En mi mente ha transcurrido el tiempo desde que salí del salón. Así que, poco a poco y sin que nadie me sienta, regreso. Mi paso es lento. Tan lento como el de una babosa. Y al regresar, me detengo bajo el árbol, que ahora es muy pequeño y ya no está en pie como hace tan sólo un instante. Su tronco sin ramas, corroído por las hormigas y vestido de verde por el fresco liquen, descansa extendido sobre la tierra. Y no sé por qué, pero me parece que algo ha germinado. Mis ojos infantiles no dan crédito ante el esplendor de la naturaleza. Soy demasiado joven y no logro comprender que una hora es suficiente para que todo se transforme. Todo. Hasta yo, por así decirlo.
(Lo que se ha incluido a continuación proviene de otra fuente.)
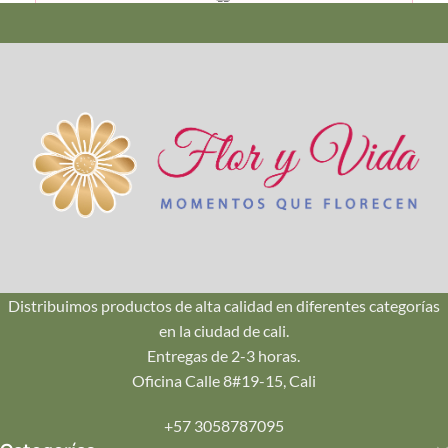
Calidad Premium
Seleccionamos cada flor en su punto exacto de apertura
para que dure más tiempo en casa.
🚚
Envío en Cali
Repartos seguros en Pance, Ciudad Jardín, Oeste y Norte.
¡Llegamos hoy mismo!
Distribuimos productos de alta calidad en diferentes categorías
en la ciudad de cali.
💌
Entregas de 2-3 horas.
Tu Mensaje
Oficina Calle 8#19-15, Cali
Incluye una tarjeta personalizada con tu mensaje impreso
+57 3058787095
en papelería de lujo.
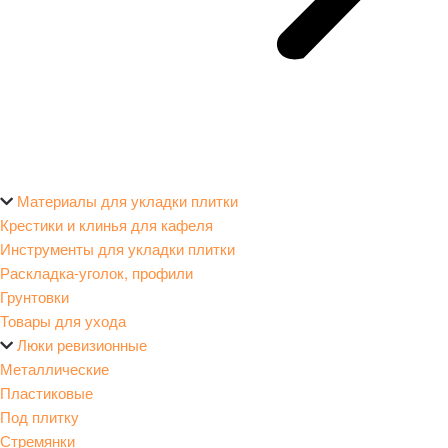
Материалы для укладки плитки
Крестики и клинья для кафеля
Инструменты для укладки плитки
Раскладка-уголок, профили
Грунтовки
Товары для ухода
Люки ревизионные
Металлические
Пластиковые
Под плитку
Стремянки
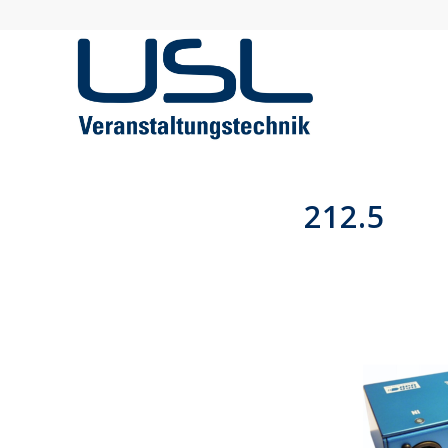
212.5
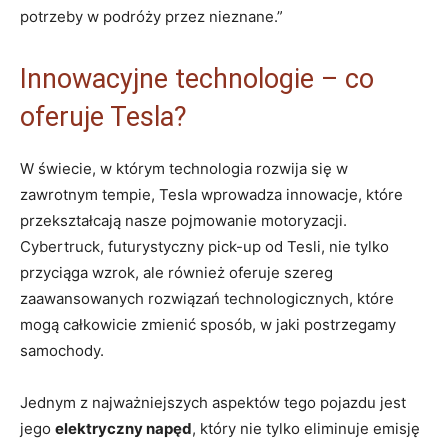
potrzeby ‍w podróży przez nieznane.”
Innowacyjne technologie – co⁤
oferuje Tesla?
W ‌świecie, w którym ‌technologia rozwija się w
zawrotnym ⁤tempie, Tesla wprowadza ​innowacje, ​które
przekształcają nasze pojmowanie motoryzacji.
Cybertruck, ⁤futurystyczny pick-up od Tesli, nie tylko
przyciąga‍ wzrok, ale również oferuje szereg
zaawansowanych rozwiązań technologicznych, które
mogą‌ całkowicie zmienić sposób, w jaki postrzegamy
samochody.
Jednym ‌z najważniejszych aspektów tego pojazdu jest‌
jego
elektryczny napęd
, który nie tylko eliminuje emisję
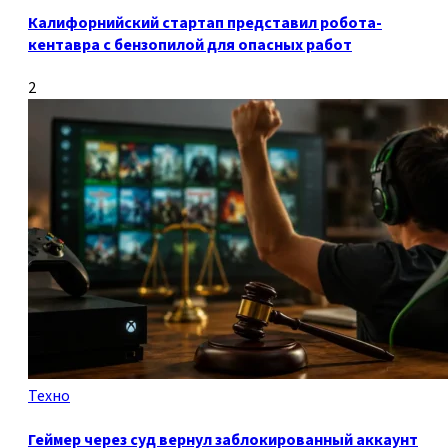
Калифорнийский стартап представил робота-
кентавра с бензопилой для опасных работ
2
Техно
Геймер через суд вернул заблокированный аккаунт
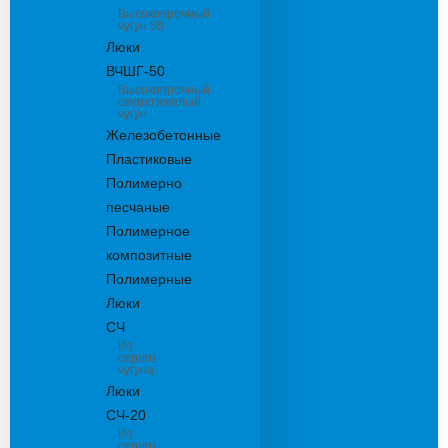
Высокопрочный
чугун 50
Люки
ВЧШГ-50
Высокопрочный
сверхтяжелый
чугун
Железобетонные
Пластиковые
Полимерно
песчаные
Полимерное
композитные
Полимерные
Люки
СЧ
Из
серого
чугуна
Люки
СЧ-20
Из
серого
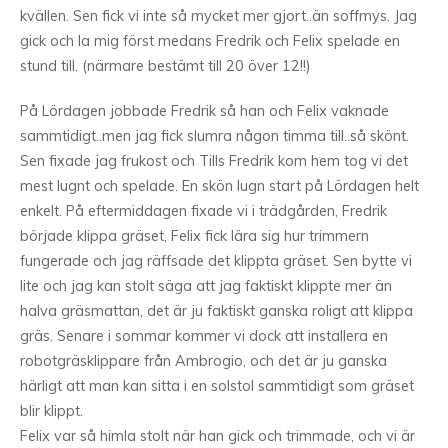
kvällen. Sen fick vi inte så mycket mer gjort..än soffmys. Jag
gick och la mig först medans Fredrik och Felix spelade en
stund till. (närmare bestämt till 20 över 12!!)
På Lördagen jobbade Fredrik så han och Felix vaknade
sammtidigt..men jag fick slumra någon timma till..så skönt.
Sen fixade jag frukost och Tills Fredrik kom hem tog vi det
mest lugnt och spelade. En skön lugn start på Lördagen helt
enkelt. På eftermiddagen fixade vi i trädgården, Fredrik
började klippa gräset, Felix fick lära sig hur trimmern
fungerade och jag räffsade det klippta gräset. Sen bytte vi
lite och jag kan stolt säga att jag faktiskt klippte mer än
halva gräsmattan, det är ju faktiskt ganska roligt att klippa
gräs. Senare i sommar kommer vi dock att installera en
robotgräsklippare från Ambrogio, och det är ju ganska
härligt att man kan sitta i en solstol sammtidigt som gräset
blir klippt.
Felix var så himla stolt när han gick och trimmade, och vi är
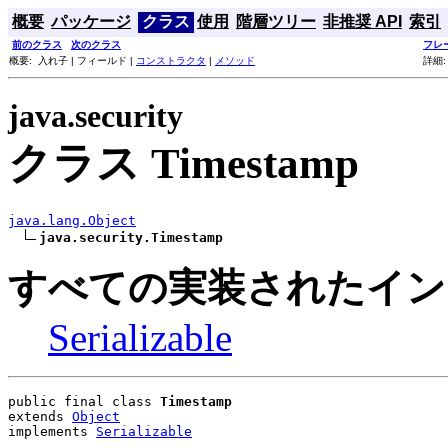
概要
パッケージ
クラス
使用
階層ツリー
非推奨 API
索引
前のクラス
次のクラス
フレ
概要: 入れ子 | フィールド |
コンストラクタ
|
メソッド
詳細:
java.security
クラス Timestamp
java.lang.Object
java.security.Timestamp
すべての実装されたイン
Serializable
public final class 
Timestamp
extends 
Object
implements 
Serializable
Estupefacta, pongo el caracol en la hierba. El molusco, asustado, asoma su cabecita pegajosa a través de la abertura de la concha. Y empieza a andar, lentamente, dejando tras de sí la estría de un líquido viscoso. Yo lo observo y decido dejarlo en libertad para que viva todo y cuanto pueda yo vivir. Y entro de nuevo en el salón. Mis zapatillas, ahora mojadas por la humedad, dejan también (igual que la babosa) una estría sobre el suelo. Camino hacia mi pequeño sillón de madera y me doy cuenta de que, sin decir adiós, mi abuela se ha ido. Y que, en su lugar, como por milagro, ha quedado un mantel de fino encaje. Pero ella se ha ido. Ya no está.
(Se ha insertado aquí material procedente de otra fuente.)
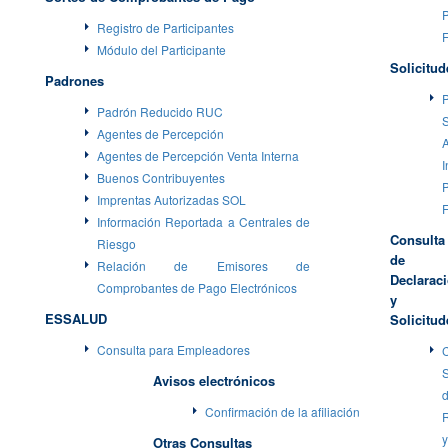
P
Registro de Participantes
Módulo del Participante
Solicitud
Padrones
P
Padrón Reducido RUC
S
Agentes de Percepción
Agentes de Percepción Venta Interna
I
Buenos Contribuyentes
P
Imprentas Autorizadas SOL
Información Reportada a Centrales de
Consulta
Riesgo
de
Relación de Emisores de
Declarac
Comprobantes de Pago Electrónicos
y
ESSALUD
Solicitud
Consulta para Empleadores
Avisos electrónicos
Confirmación de la afiliación
R
y
Otras Consultas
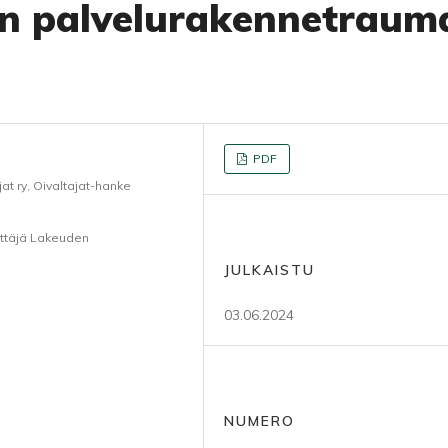
en palvelurakennetraum
PDF
t ry, Oivaltajat-hanke
ittäjä Lakeuden
JULKAISTU
03.06.2024
NUMERO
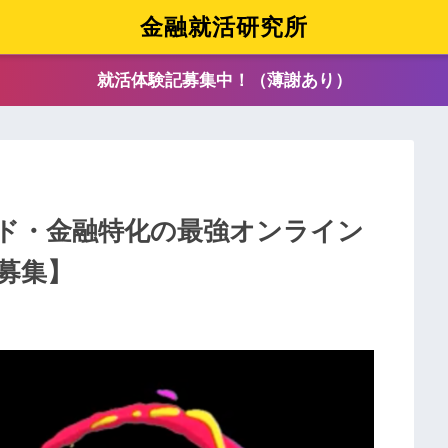
金融就活研究所
就活体験記募集中！（薄謝あり）
ド・金融特化の最強オンライン
募集】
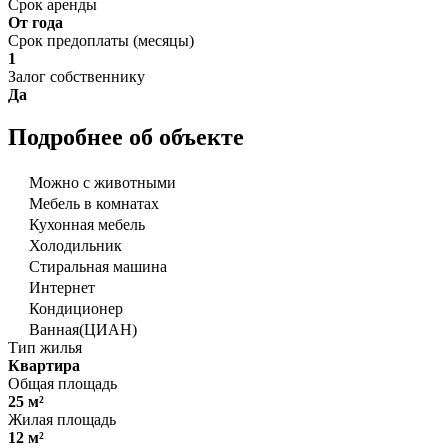
Срок аренды
От года
Срок предоплаты (месяцы)
1
Залог собственнику
Да
Подробнее об объекте
Можно с животными
Мебель в комнатах
Кухонная мебель
Холодильник
Стиральная машина
Интернет
Кондиционер
Ванная(ЦИАН)
Тип жилья
Квартира
Общая площадь
25 м²
Жилая площадь
12 м²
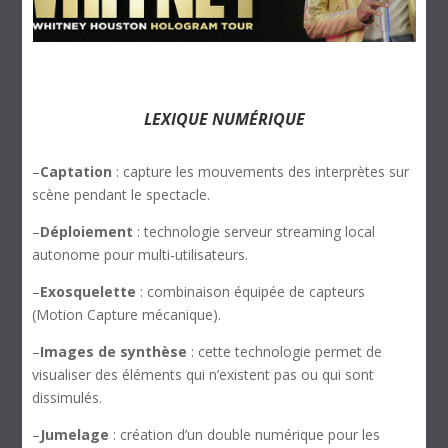
LEXIQUE NUMÉRIQUE
–
Captation
: capture les mouvements des interprètes sur
scène pendant le spectacle.
–
Déploiement
: technologie serveur streaming local
autonome pour multi-utilisateurs.
–
Exosquelette
: combinaison équipée de capteurs
(Motion Capture mécanique).
–
Images de synthèse
: cette technologie permet de
visualiser des éléments qui n’existent pas ou qui sont
dissimulés.
–
Jumelage
: création d’un double numérique pour les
Mi madre regresa de sus clases de inglés y me llama. Me dice: ¡Despierta, que es tarde! ... Afuera llueve. Y en esta ocasión, es una lluvia fina y blanca como el encaje del mantel. Una lluvia que me anuncia que todo ha cambiado. Una lluvia musical, pues silba al caer con un soplo de viento. Y yo, que apenas tengo alas para cruzar volando el jardín de mis recuerdos, sonrío convencida de que la sutil babosa está siempre allí. En el patio. Acariciando el liquen que también ha germinado. Adornando el tronco de la vida, del cual, lentamente, ha brotado una hoja muy verde.